李则敢确定,自己死了之后,日记一定会被发现。无论发现他尸体的人,是警方还是术士,他的死因也会传到张文韬的耳朵里,他是要引着张文韬去跟吊死鬼拼命?
我把手腕上的铁桃核摘了下来拿在手里慢慢盘玩,脑袋也在飞快的转动:李则想要报仇就得让张文韬和吊死鬼碰面,他肯定是留下了去找吊死鬼庙的线索。
可他的日记里却没去记载吊死鬼庙的具体位置,线索到底在什么地方?
我思忖之间陈绍元颤着声音道:“师叔,鬼……鬼进来了……”
我转头看向窗口的时候,窗外的四个鬼魂已经少了一个,剩下三个女鬼却在看着我和陈绍元凄凄冷笑,其中一个女鬼还在不停的翻着眼珠,看样子好像是在看我的头顶。
我下意识的想要抬头的瞬间,又把目光收了回来,跟窗外的一个女鬼对视在一起,本来还在嘻嘻冷笑的女鬼,一瞬之间收起了笑容,身子也跟着往后倒退了两步,满眼惊恐的看着我不动了。
我身边的陈绍元却颤着声音说道:“师叔,李则日记上不是写了么?他临死前那几天,几个女鬼都在看他头顶。

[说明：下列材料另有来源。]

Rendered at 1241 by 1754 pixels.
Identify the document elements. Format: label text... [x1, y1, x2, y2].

咱们头顶上是不是……是不是有什么东西?”
我淡淡说道:“老陈,你说李则炼鬼的禁制会不会把自己给困住?”
“什么意思?”陈绍元像是没听明白我在说什么。
我继续说道:“李则的这个院子,能迎鬼进门,但是鬼魂进来之后却出不去了。这样一来,他就能慢慢炮制鬼魂,最后让她们为己所用。你说,李则会不会想到有一天自己也会死在这个院子里,自己的鬼魂也出不去。”

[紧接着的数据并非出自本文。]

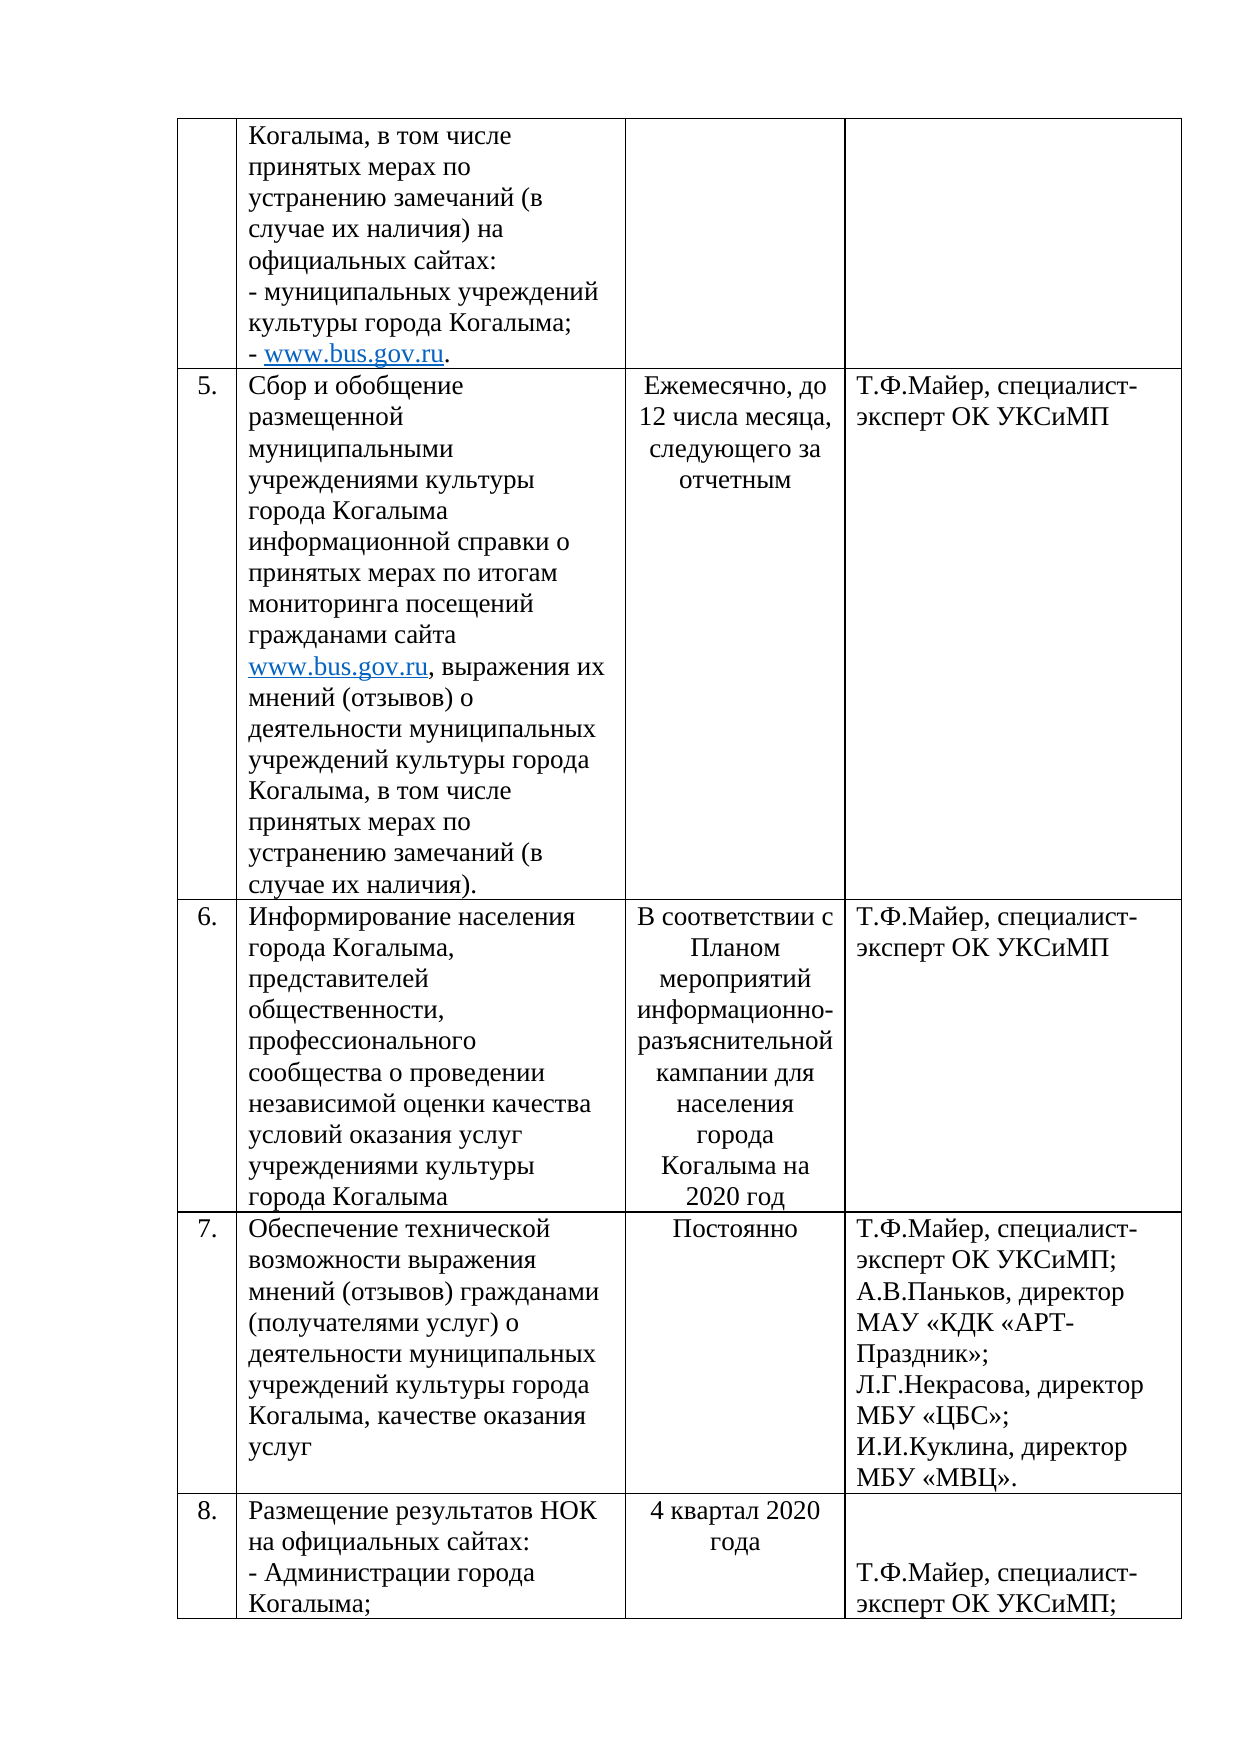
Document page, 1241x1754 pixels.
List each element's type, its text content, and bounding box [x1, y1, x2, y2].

table_cell Т.Ф.Майер, специалист-эксперт ОК УКСиМП; А.В.Паньков, директор МАУ «КДК «АРТ-Праздник»; Л.Г.Некрасова, директор МБУ «ЦБС»; И.И.Куклина, директор МБУ «МВЦ». [846, 1213, 1181, 1493]
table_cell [237, 1494, 625, 1618]
table_cell Обеспечение технической возможности выражения мнений (отзывов) гражданами (получателями услуг) о деятельности муниципальных учреждений культуры города Когалыма, качестве оказания услуг [237, 1213, 625, 1493]
table_cell Сбор и обобщение размещенной муниципальными учреждениями культуры города Когалыма информационной справки о принятых мерах по итогам мониторинга посещений гражданами сайта www.bus.gov.ru, выражения их мнений (отзывов) о деятельности муниципальных учреждений культуры города Когалыма, в том числе принятых мерах по устранению замечаний (в случае их наличия). [237, 369, 625, 899]
table_cell Постоянно [626, 1213, 844, 1493]
table_cell Ежемесячно, до 12 числа месяца, следующего за отчетным [626, 369, 844, 899]
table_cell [846, 119, 1181, 368]
table_cell Информирование населения города Когалыма, представителей общественности, профессионального сообщества о проведении независимой оценки качества условий оказания услуг учреждениями культуры города Когалыма [237, 900, 625, 1211]
table_cell 5. [178, 369, 236, 899]
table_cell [626, 119, 844, 368]
table_cell 6. [178, 900, 236, 1211]
table_cell 7. [178, 1213, 236, 1493]
table_cell В соответствии с Планом мероприятий информационно-разъяснительной кампании для населения города Когалыма на 2020 год [626, 900, 844, 1211]
table_cell Т.Ф.Майер, специалист-эксперт ОК УКСиМП [846, 900, 1181, 1211]
table_cell 4 квартал 2020 года [626, 1494, 844, 1618]
table_cell 8. [178, 1494, 236, 1618]
table_cell Т.Ф.Майер, специалист-эксперт ОК УКСиМП [846, 369, 1181, 899]
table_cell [846, 1494, 1181, 1618]
table_cell 4. [178, 119, 236, 368]
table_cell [237, 119, 625, 368]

“我哪儿知道哇!”陈绍元急得快哭了:“师叔哇!你可就别玩了,那边的鬼都少了一个,咱们赶紧想办法走哇!”
我摇头道:“我这不是正在……”
我的话没说完,悬在空中的尸体忽然摇晃了两下。
我进门之后虽然是在看日记,却没去管房梁上悬着的尸体,尸体晃动,地面就出现了尸首的影子,一双脚影清清楚楚的在地面上来回移动几次,咋看之间就像是有人在空中往我们两个的方向走了过来。
“师叔,死人动了!”陈绍元刚刚惊叫了一声,挂在房上的尸体就砰的一声落在了地上,地上的灰尘在尸体拍击之下翻滚而起,把整个屋子弄得乌烟瘴气。
陈绍元捂着眼睛往后倒退的工夫,我悄然把手伸向了刀柄。